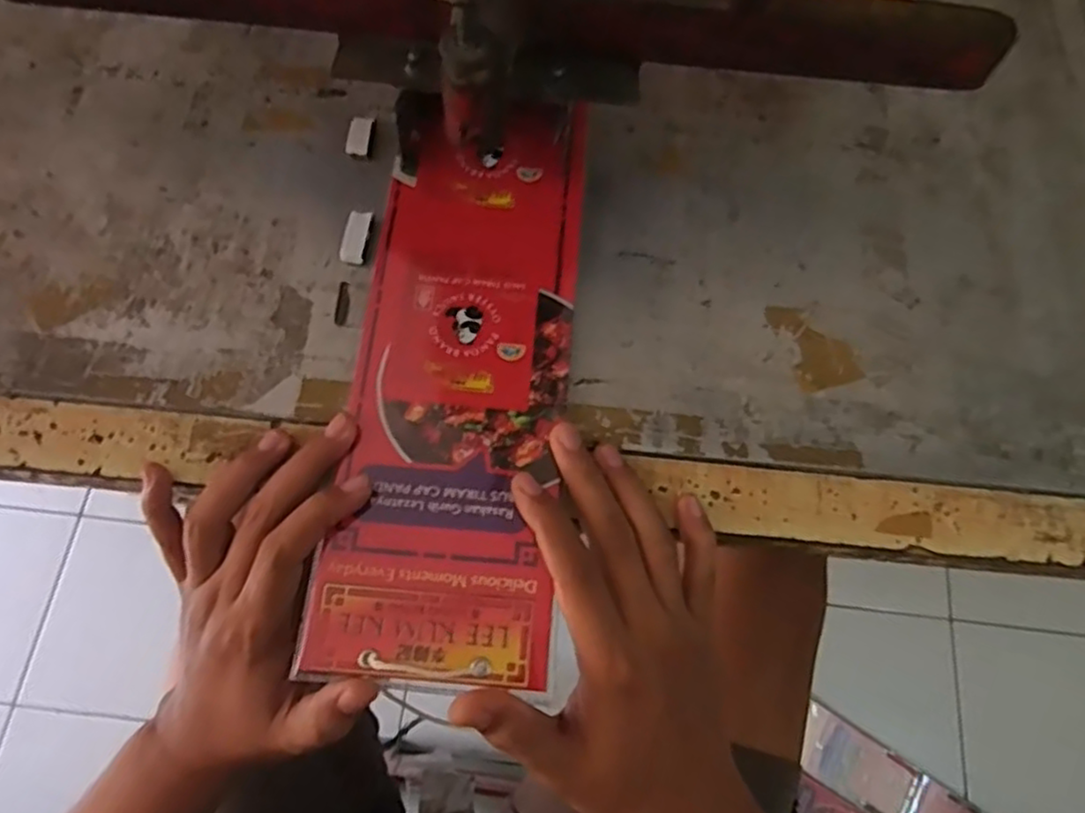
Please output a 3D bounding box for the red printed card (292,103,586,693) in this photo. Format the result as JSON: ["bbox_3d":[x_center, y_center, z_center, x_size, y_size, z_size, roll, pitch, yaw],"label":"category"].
[{"bbox_3d":[-0.037,-0.025,0.343,0.101,0.007,0.297,8,70,0],"label":"red printed card"}]

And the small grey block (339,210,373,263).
[{"bbox_3d":[-0.099,-0.090,0.365,0.013,0.004,0.030,6,70,0],"label":"small grey block"}]

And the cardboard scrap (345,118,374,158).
[{"bbox_3d":[-0.101,-0.151,0.386,0.012,0.006,0.026,8,70,0],"label":"cardboard scrap"}]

----

**Exercise prompt**
Write out each line exactly, starting with the line that contains "And the small grey block (339,210,373,263)." and stopping after the last line of the data.

**Output of the task**
And the small grey block (339,210,373,263).
[{"bbox_3d":[-0.099,-0.090,0.365,0.013,0.004,0.030,6,70,0],"label":"small grey block"}]

And the cardboard scrap (345,118,374,158).
[{"bbox_3d":[-0.101,-0.151,0.386,0.012,0.006,0.026,8,70,0],"label":"cardboard scrap"}]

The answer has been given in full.